- _What to work on_: Rewrite every line of the data below, switching each "series" to "line" and keeping everything else unchanged. Leave out the pictures.

- _Provided data_:

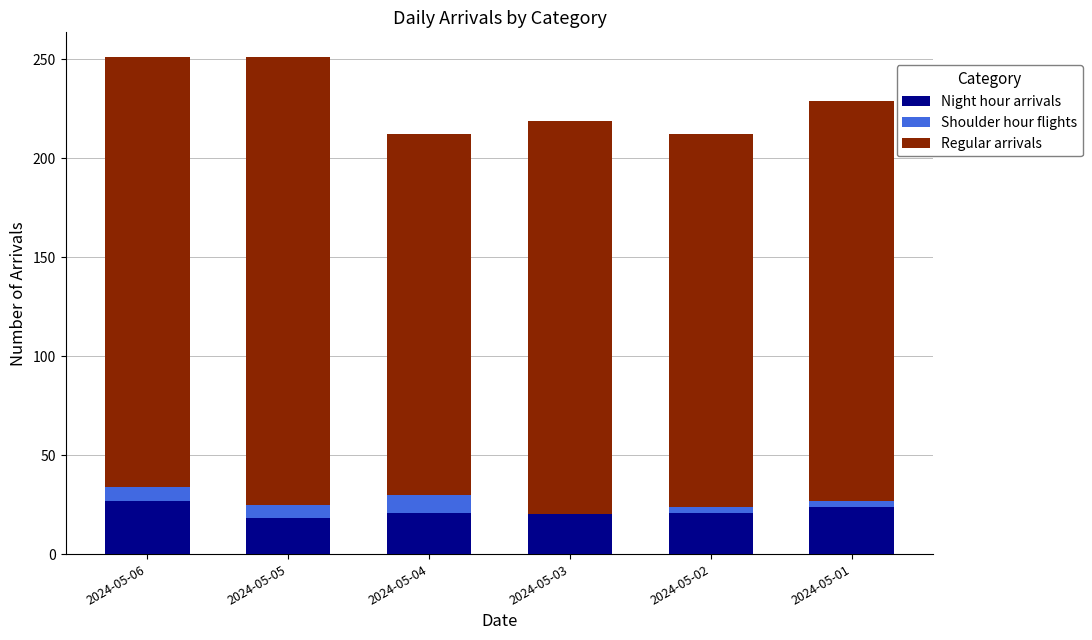

What is the difference between the maximum and minimum values in the Night hour arrivals series?

9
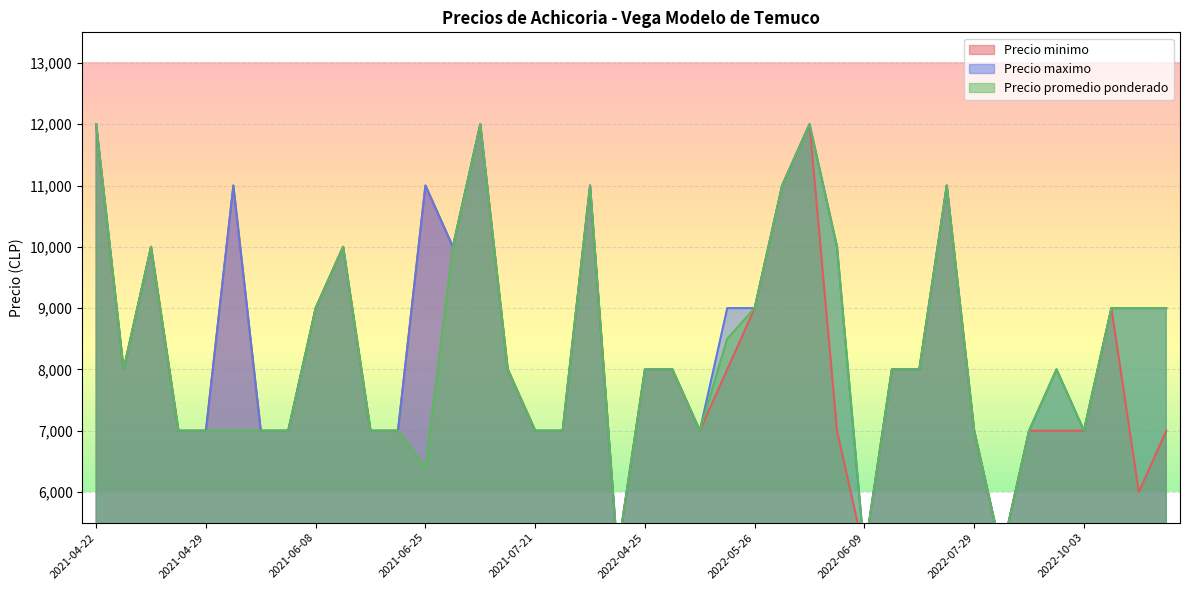

At 2021-09-28, list the series in order from smallest to largest.

Precio minimo, Precio maximo, Precio promedio ponderado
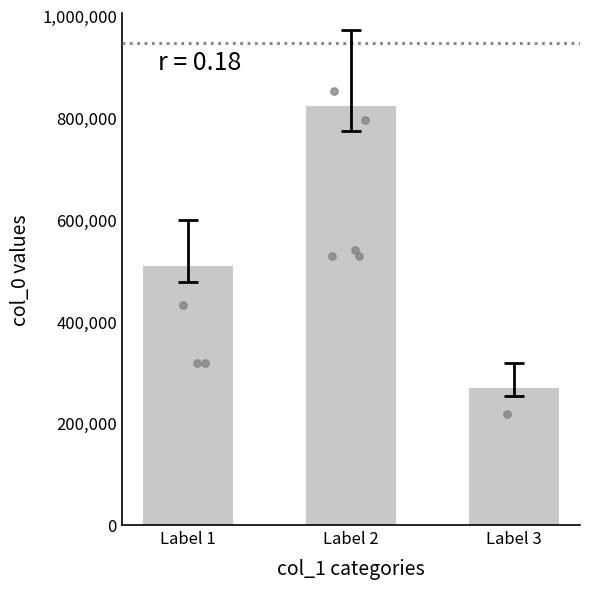

Which has a higher value, Label 3 or Label 1?

Label 1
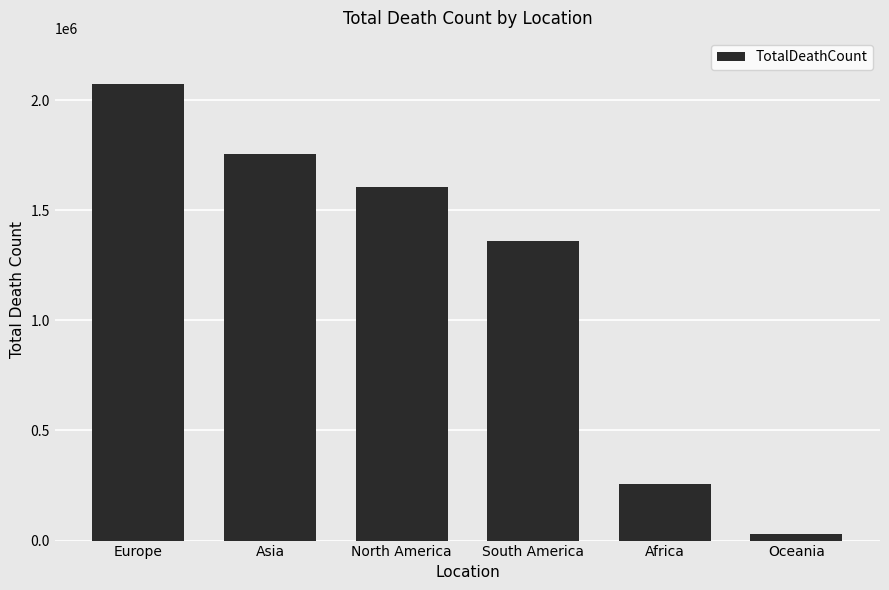

What is the label of the 4th bar from the left?

South America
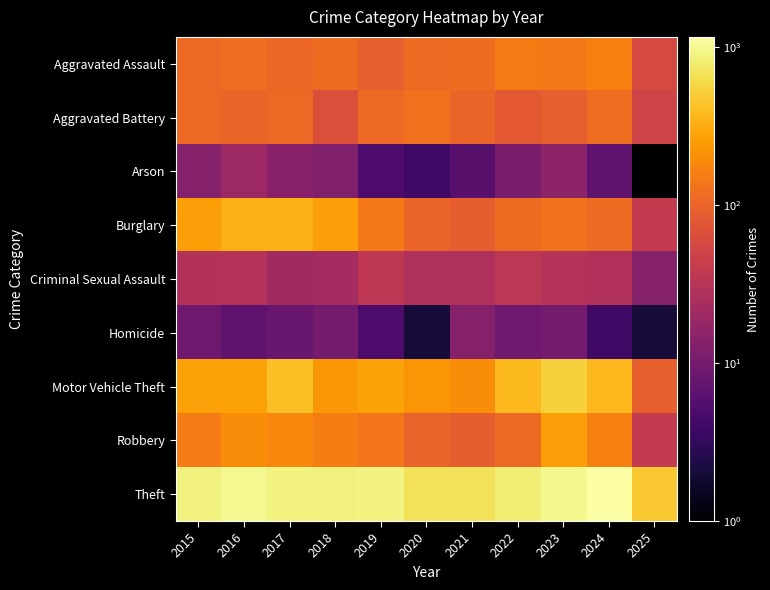

Count the number of categories in the chart.

11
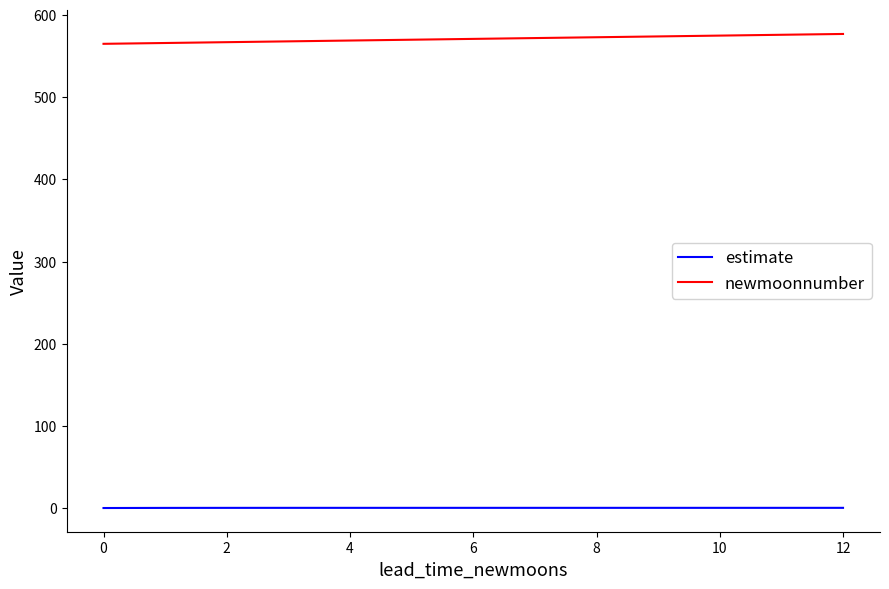

What is the minimum value for newmoonnumber?

565.0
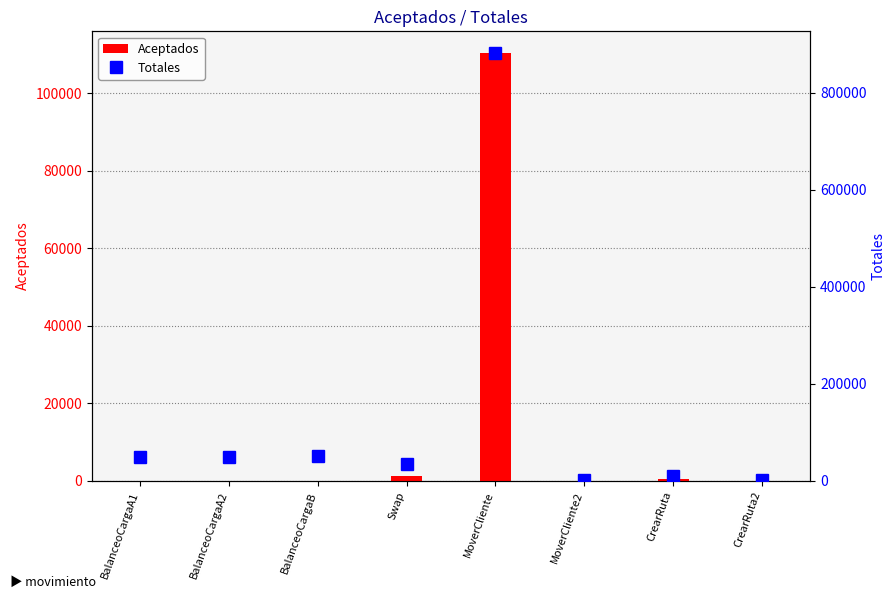

The Aceptados series shows 35324 at BalanceoCargaB. True or false?

False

- _Solution to this exercise_:
What is the difference between the maximum and minimum values in the Night hour arrivals line?

9

At 2021-09-28, list the line in order from smallest to largest.

Precio minimo, Precio maximo, Precio promedio ponderado

Which has a higher value, Label 3 or Label 1?

Label 1

What is the label of the 4th bar from the left?

South America

Count the number of categories in the chart.

11

What is the minimum value for newmoonnumber?

565.0

The Aceptados line shows 35324 at BalanceoCargaB. True or false?

False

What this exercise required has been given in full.